After adjusting for sociodemographic variables, men in cluster 3 (healthy diet) had a lower 10-year risk of CVD than those in cluster 1 (typical Korean diet). This finding was consistent with that of a study showing that those in the low-risk group for CVD had higher intake of grain, meat, milk, fruit, and vegetables than those in the middle-risk group [37]. Additionally, the result was consistent with those of studies which showed that the DASH diet had beneficial effects on CVD risk indicators [25,38], and those who consumed a Mediterranean diet demonstrated beneficial effects in preventing CVD [39].

In this study, women living alone had a higher 10-year risk of CVD than those living with their spouse. According to Statistics Korea, the proportion of the elderly people living alone gradually increased from 16.0% in 2000 to 23.6% in 2018 [40]. Elderly people living alone were reported to have low health care practices, high stress levels, and poor health status [41]. The elderly may have more health problems due to irregular dietary habits and poor nutritional management.
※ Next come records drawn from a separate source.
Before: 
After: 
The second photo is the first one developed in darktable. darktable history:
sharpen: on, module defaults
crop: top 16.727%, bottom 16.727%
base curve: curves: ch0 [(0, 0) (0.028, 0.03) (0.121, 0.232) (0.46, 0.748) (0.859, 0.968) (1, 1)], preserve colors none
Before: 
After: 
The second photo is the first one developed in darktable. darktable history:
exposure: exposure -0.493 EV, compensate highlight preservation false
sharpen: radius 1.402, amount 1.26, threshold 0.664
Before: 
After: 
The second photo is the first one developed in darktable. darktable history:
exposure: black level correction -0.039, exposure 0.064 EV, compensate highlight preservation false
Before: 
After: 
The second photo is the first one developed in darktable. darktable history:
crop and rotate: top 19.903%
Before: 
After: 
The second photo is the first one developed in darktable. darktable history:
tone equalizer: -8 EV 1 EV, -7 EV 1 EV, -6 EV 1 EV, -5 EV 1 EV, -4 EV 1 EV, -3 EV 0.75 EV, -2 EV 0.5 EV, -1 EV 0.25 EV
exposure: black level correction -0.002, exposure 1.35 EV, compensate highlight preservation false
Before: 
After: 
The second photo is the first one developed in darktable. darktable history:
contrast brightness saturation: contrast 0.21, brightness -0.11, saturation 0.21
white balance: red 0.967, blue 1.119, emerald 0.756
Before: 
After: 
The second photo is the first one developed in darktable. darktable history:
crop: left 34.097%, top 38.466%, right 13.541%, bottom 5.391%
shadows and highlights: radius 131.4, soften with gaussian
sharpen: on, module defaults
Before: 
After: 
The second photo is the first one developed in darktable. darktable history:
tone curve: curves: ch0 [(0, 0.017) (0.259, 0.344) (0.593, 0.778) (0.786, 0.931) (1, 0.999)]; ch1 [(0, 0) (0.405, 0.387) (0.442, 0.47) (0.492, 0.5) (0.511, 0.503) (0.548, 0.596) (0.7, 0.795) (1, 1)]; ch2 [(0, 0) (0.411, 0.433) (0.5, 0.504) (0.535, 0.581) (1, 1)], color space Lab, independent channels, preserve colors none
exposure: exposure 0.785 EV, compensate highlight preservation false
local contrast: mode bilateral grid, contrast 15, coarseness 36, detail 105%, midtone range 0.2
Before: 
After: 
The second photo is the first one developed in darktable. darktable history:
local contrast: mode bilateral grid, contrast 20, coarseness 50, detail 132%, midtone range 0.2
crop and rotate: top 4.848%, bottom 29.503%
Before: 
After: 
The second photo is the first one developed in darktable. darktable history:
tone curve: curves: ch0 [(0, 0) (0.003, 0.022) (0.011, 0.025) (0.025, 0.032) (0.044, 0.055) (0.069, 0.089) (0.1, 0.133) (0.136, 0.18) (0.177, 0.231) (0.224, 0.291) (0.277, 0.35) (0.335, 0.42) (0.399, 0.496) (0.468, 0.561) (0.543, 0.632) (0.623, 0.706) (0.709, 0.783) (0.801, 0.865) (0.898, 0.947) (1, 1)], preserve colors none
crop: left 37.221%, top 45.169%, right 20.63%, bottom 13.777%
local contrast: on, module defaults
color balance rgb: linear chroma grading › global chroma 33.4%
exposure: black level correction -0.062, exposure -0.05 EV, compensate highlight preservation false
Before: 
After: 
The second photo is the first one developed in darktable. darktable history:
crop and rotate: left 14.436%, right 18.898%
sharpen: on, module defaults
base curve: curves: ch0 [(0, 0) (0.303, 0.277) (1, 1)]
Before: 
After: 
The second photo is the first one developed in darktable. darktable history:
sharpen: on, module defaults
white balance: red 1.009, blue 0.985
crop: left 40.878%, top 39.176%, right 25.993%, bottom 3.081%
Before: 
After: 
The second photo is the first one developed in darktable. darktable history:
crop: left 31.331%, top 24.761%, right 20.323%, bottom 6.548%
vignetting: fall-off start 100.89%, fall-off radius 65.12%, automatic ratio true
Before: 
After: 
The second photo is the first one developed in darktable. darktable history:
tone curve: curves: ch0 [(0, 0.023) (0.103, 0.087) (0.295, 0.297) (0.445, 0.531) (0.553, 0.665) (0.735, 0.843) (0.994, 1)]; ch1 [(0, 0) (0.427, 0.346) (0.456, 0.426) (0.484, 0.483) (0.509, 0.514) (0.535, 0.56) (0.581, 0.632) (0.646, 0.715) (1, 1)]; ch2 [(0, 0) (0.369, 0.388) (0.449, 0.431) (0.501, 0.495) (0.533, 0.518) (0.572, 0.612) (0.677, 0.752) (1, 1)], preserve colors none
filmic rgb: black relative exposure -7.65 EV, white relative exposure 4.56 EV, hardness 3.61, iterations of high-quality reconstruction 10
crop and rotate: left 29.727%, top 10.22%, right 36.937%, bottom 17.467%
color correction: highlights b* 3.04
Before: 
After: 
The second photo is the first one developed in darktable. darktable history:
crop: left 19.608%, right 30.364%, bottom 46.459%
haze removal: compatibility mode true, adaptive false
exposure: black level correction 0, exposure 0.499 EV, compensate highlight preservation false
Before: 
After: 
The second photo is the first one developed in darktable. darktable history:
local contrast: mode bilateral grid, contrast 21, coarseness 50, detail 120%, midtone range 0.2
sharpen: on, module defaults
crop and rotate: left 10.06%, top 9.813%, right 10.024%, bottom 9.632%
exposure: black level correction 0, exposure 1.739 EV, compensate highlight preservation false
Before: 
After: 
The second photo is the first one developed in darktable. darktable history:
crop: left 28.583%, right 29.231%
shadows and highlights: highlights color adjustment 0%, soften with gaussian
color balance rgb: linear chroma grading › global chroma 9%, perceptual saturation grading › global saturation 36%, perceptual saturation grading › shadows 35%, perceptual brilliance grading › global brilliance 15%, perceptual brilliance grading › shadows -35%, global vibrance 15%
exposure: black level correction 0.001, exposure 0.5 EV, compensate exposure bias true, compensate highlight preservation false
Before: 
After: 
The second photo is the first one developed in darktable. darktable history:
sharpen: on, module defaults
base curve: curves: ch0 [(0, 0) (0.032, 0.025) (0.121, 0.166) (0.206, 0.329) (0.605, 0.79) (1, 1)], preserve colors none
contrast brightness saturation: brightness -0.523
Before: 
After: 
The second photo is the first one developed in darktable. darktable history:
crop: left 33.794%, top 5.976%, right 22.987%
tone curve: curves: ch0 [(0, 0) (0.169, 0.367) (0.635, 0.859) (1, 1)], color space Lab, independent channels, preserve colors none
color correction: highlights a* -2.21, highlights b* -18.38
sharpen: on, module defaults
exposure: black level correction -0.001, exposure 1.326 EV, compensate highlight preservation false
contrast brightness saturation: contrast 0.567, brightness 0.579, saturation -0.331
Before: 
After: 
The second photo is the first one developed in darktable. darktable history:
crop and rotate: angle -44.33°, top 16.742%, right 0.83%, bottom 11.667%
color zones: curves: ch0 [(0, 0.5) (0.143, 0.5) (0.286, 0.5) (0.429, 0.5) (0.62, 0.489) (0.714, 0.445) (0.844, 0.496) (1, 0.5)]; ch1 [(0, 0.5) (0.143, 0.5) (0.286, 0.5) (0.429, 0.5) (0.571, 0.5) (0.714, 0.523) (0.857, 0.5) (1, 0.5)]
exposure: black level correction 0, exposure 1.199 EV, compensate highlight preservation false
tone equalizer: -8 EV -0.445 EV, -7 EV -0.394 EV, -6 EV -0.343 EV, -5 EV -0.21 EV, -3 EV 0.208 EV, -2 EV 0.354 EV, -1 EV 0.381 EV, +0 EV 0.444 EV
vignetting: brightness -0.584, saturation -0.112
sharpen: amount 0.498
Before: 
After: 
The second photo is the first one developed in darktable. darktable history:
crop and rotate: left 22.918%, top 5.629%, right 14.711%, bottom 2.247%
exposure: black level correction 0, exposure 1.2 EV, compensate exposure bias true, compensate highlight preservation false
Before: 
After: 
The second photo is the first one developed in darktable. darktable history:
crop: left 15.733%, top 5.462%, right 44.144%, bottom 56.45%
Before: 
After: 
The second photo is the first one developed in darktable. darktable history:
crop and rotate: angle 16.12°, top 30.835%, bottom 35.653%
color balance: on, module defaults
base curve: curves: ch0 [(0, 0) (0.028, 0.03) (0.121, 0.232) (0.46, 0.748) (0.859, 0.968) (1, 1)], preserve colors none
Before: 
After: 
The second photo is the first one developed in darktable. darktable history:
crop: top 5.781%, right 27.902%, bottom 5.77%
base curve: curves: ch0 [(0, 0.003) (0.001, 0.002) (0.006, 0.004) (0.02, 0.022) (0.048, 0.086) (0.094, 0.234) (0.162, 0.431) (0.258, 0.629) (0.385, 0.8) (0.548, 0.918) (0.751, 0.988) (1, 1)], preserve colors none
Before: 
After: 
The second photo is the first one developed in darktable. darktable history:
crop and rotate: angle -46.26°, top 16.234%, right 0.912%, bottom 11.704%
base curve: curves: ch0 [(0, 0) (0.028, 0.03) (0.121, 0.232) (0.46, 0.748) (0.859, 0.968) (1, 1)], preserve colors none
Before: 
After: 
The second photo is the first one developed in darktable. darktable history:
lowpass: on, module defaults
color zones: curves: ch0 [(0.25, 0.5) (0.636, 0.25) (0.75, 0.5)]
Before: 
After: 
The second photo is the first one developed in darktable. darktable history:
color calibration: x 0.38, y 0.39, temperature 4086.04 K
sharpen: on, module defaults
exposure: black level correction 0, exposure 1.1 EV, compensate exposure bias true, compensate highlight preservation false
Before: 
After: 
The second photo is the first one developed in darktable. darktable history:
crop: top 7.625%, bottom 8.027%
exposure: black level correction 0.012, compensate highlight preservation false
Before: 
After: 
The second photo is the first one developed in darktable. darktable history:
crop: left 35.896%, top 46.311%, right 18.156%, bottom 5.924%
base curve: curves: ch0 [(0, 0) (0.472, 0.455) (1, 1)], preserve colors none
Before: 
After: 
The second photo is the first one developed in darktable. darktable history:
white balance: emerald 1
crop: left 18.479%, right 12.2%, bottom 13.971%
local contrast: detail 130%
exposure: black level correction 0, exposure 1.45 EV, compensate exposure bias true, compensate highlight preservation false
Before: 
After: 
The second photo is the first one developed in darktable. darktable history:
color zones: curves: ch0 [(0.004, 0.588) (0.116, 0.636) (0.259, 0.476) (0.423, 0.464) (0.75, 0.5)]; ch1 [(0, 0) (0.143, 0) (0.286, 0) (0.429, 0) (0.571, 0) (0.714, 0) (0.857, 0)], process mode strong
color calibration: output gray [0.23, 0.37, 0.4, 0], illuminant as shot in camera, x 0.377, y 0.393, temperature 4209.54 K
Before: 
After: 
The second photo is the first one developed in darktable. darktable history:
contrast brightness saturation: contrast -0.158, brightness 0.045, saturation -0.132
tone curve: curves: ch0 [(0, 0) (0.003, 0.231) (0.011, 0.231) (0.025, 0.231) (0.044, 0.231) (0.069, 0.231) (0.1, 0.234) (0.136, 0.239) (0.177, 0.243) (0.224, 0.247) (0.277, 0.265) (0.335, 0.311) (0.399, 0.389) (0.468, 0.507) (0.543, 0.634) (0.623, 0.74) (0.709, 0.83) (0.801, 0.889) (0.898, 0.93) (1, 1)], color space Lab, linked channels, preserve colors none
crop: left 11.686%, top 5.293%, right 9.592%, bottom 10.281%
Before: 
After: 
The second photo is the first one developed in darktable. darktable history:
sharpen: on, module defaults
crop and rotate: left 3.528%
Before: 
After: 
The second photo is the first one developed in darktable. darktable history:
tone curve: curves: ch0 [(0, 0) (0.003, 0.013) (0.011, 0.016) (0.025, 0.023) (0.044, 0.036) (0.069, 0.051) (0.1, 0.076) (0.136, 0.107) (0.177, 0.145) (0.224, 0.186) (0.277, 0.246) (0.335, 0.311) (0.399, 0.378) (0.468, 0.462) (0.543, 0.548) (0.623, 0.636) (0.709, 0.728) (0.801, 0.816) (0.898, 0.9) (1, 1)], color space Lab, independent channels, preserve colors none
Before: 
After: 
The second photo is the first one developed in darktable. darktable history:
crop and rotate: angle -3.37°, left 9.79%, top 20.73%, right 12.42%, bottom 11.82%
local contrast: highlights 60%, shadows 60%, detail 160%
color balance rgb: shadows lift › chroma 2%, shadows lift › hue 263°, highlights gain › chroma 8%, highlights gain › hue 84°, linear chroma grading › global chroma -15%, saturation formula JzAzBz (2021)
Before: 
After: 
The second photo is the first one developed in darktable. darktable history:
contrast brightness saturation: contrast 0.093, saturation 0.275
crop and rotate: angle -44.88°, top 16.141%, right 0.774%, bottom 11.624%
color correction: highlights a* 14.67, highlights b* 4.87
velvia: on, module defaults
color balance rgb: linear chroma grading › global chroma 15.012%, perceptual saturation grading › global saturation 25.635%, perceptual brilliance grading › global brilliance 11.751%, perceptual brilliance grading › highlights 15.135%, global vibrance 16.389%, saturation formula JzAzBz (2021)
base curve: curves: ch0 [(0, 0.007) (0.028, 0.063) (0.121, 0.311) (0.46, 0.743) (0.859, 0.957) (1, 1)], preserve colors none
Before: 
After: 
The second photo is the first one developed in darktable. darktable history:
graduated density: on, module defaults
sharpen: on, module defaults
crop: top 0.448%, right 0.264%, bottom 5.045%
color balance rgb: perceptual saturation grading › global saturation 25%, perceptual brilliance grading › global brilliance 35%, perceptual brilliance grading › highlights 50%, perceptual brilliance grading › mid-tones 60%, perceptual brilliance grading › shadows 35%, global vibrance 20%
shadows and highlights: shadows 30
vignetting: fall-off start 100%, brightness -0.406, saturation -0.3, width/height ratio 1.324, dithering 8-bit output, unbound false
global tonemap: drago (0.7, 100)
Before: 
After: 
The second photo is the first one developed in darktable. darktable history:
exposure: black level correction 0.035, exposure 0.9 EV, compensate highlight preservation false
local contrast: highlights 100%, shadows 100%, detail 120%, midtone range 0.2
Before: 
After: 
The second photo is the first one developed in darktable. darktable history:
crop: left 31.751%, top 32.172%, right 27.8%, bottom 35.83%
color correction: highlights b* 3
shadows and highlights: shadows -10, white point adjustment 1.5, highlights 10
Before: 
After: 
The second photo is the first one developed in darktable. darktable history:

There are several limitations in this study. First, the KNHANES is a cross-sectional study. Although it assessed the relationship between dietary patterns and CVD risk, the causal relationship could not be clearly defined. Secondly, the 24-h dietary recall survey was useful for identifying individual food and nutrient intakes; however, the survey only assesses the quantity of meals consumed the day before the survey. Therefore, it may be inappropriate in assessing long-term food and nutrient intakes [42]. Third, the Framingham CVD risk score was developed by analyzing non-Asian patients aged 20–79 years. Thus, it may not have been optimal for the participants of this study.

Despite these limitations, this study included a large number of subjects, and the effects of other health behaviors were adjusted. Thus, this study is significant in that it established the type of diet that helps prevent CVD.

5. Conclusions

After adjusting for sociodemographic variables, men in cluster 3 (healthy diet) had a lower 10-year risk of CVD than those in cluster 1 (typical Korean diet). When nutrition education programs to improve dietary habits in the elderly are conducted, content on diets consisting of various food groups to prevent CVD is required. In particular, it would be necessary to develop content that emphasizes healthy eating habits in men.

In the nutrition education programs for elderly people in the community, these results can provide them with the information that allows them to choose healthy food for themselves. In addition, when providing food services (meal and side-dish delivery services) in the health care facilities for the elderly or making food as part of self-care activities for the elderly in the community, this information could be an important contribution to cardiovascular disease prevention.